Dataset content:
┌──
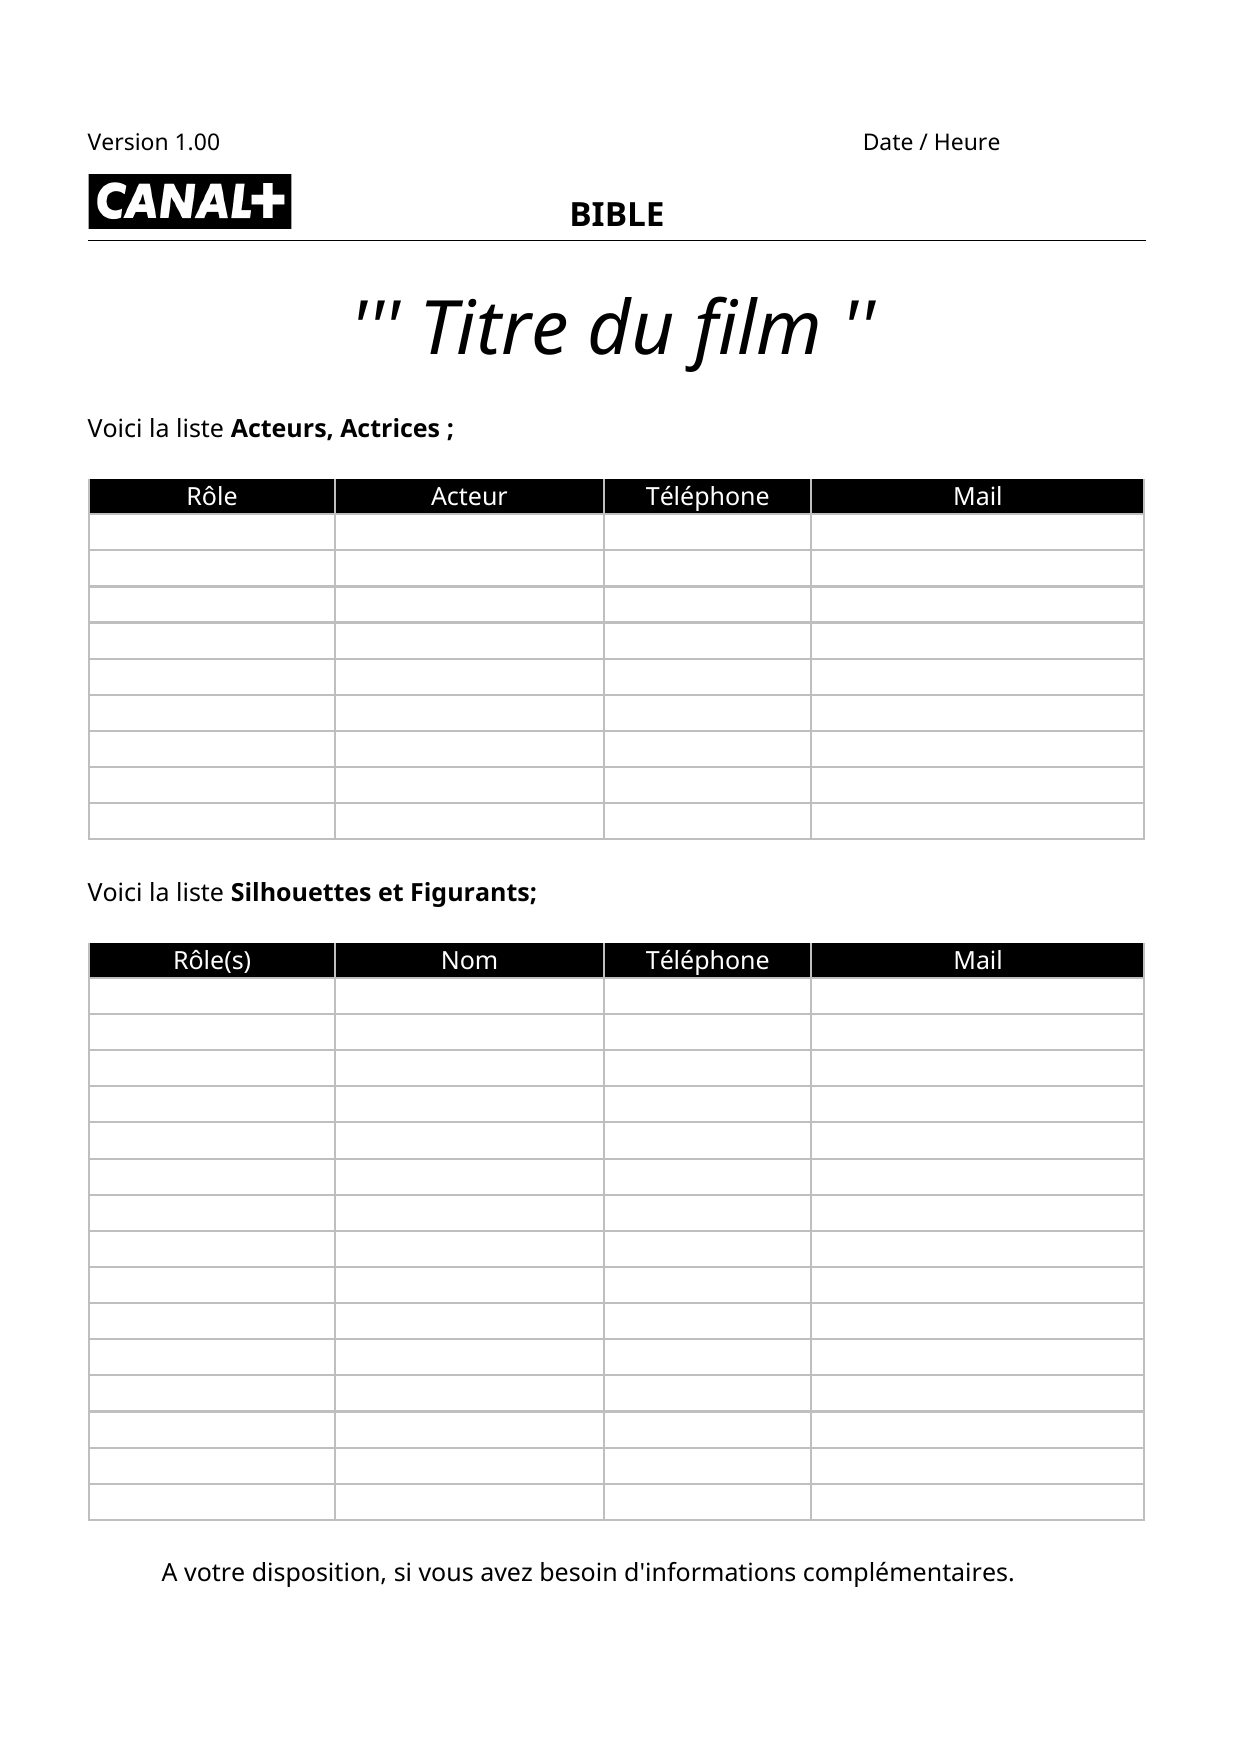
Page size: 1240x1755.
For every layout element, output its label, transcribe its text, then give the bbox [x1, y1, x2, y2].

table_cell [605, 732, 810, 766]
table_cell [336, 1015, 603, 1049]
table_cell [90, 660, 334, 694]
table_cell [605, 1160, 810, 1193]
table_cell [336, 551, 603, 585]
table_cell [605, 1087, 810, 1121]
text Voici la liste Acteurs, Actrices ; [87, 411, 1146, 445]
table_cell [90, 1015, 334, 1049]
table_cell [336, 1051, 603, 1085]
table_cell [605, 1376, 810, 1410]
text A votre disposition, si vous avez besoin d'informations complémentaires. [87, 1555, 1146, 1589]
table_cell [90, 1051, 334, 1085]
table_cell [90, 624, 334, 658]
table_cell [605, 696, 810, 730]
table_cell [812, 515, 1143, 549]
table_header Téléphone [605, 943, 810, 977]
table_cell [605, 1196, 810, 1230]
text BIBLE [87, 186, 1146, 241]
table_cell [90, 732, 334, 766]
table_cell [812, 1485, 1143, 1519]
table_cell [336, 732, 603, 766]
table_cell [812, 588, 1143, 621]
table_cell [336, 1268, 603, 1302]
table_cell [812, 696, 1143, 730]
table_cell [812, 804, 1143, 838]
table_cell [90, 1087, 334, 1121]
table_cell [605, 768, 810, 802]
table_cell [336, 624, 603, 658]
table_cell [336, 1376, 603, 1410]
table_cell [812, 1123, 1143, 1157]
table_cell [336, 1123, 603, 1157]
table_cell [90, 1376, 334, 1410]
table_cell [605, 1123, 810, 1157]
table_header Acteur [336, 479, 603, 513]
table_header Rôle [90, 479, 334, 513]
table_cell [90, 1304, 334, 1338]
table_cell [605, 804, 810, 838]
table_cell [812, 1268, 1143, 1302]
table_cell [90, 1485, 334, 1519]
table_cell [336, 1340, 603, 1374]
table_header Mail [812, 943, 1143, 977]
table_cell [336, 979, 603, 1013]
table_cell [90, 804, 334, 838]
table_cell [90, 515, 334, 549]
table_header Rôle(s) [90, 943, 334, 977]
table_cell [605, 551, 810, 585]
table_cell [336, 804, 603, 838]
table_cell [605, 624, 810, 658]
table_cell [605, 1051, 810, 1085]
table_cell [90, 588, 334, 621]
table_cell [812, 1232, 1143, 1266]
table_cell [336, 768, 603, 802]
table_cell [336, 1485, 603, 1519]
table_cell [812, 660, 1143, 694]
table_cell [812, 1449, 1143, 1483]
table_cell [336, 696, 603, 730]
table_cell [605, 1449, 810, 1483]
table_cell [90, 1413, 334, 1447]
table_cell [605, 1485, 810, 1519]
table_cell [336, 1232, 603, 1266]
table_cell [90, 1232, 334, 1266]
table_cell [90, 1123, 334, 1157]
table_cell [336, 1449, 603, 1483]
table_cell [336, 1160, 603, 1193]
table_cell [812, 768, 1143, 802]
table_cell [605, 1232, 810, 1266]
table_cell [90, 1160, 334, 1193]
table_cell [90, 696, 334, 730]
table_cell [605, 588, 810, 621]
table_cell [605, 1340, 810, 1374]
table_cell [812, 979, 1143, 1013]
table_cell [812, 1304, 1143, 1338]
table_cell [336, 515, 603, 549]
table_cell [336, 660, 603, 694]
table_cell [336, 588, 603, 621]
table_cell [812, 732, 1143, 766]
table_cell [605, 515, 810, 549]
table_cell [90, 1268, 334, 1302]
table_cell [812, 1413, 1143, 1447]
table_cell [90, 1340, 334, 1374]
table_cell [605, 1015, 810, 1049]
table_header Nom [336, 943, 603, 977]
table_cell [90, 1449, 334, 1483]
table_cell [605, 1268, 810, 1302]
table_cell [605, 660, 810, 694]
table_cell [812, 1196, 1143, 1230]
table_cell [812, 1160, 1143, 1193]
table_cell [812, 1376, 1143, 1410]
table_cell [90, 768, 334, 802]
table_cell [812, 1340, 1143, 1374]
table_cell [812, 1087, 1143, 1121]
table_cell [336, 1196, 603, 1230]
table_header Téléphone [605, 479, 810, 513]
table_cell [90, 979, 334, 1013]
table_cell [812, 624, 1143, 658]
text ''' Titre du film '' [87, 274, 1146, 377]
table_cell [336, 1413, 603, 1447]
table_cell [812, 551, 1143, 585]
table_cell [336, 1087, 603, 1121]
table_cell [90, 1196, 334, 1230]
table_cell [90, 551, 334, 585]
text Voici la liste Silhouettes et Figurants; [87, 874, 1146, 908]
table_header Mail [812, 479, 1143, 513]
picture [88, 174, 292, 229]
table_cell [605, 979, 810, 1013]
table_cell [605, 1413, 810, 1447]
table_cell [812, 1051, 1143, 1085]
table_cell [812, 1015, 1143, 1049]
table_cell [336, 1304, 603, 1338]
table_cell [605, 1304, 810, 1338]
└──
Work to complete: Extract the lines of the material exactly, starting at its beginning and ending with the line that contains "For every layout", both included, and leave the pictures out of the answer.

Result of the exercise:
Page size: 1240x1755.
For every layout element, output its label, transcribe its text, then give the bbox [x1, y1, x2, y2].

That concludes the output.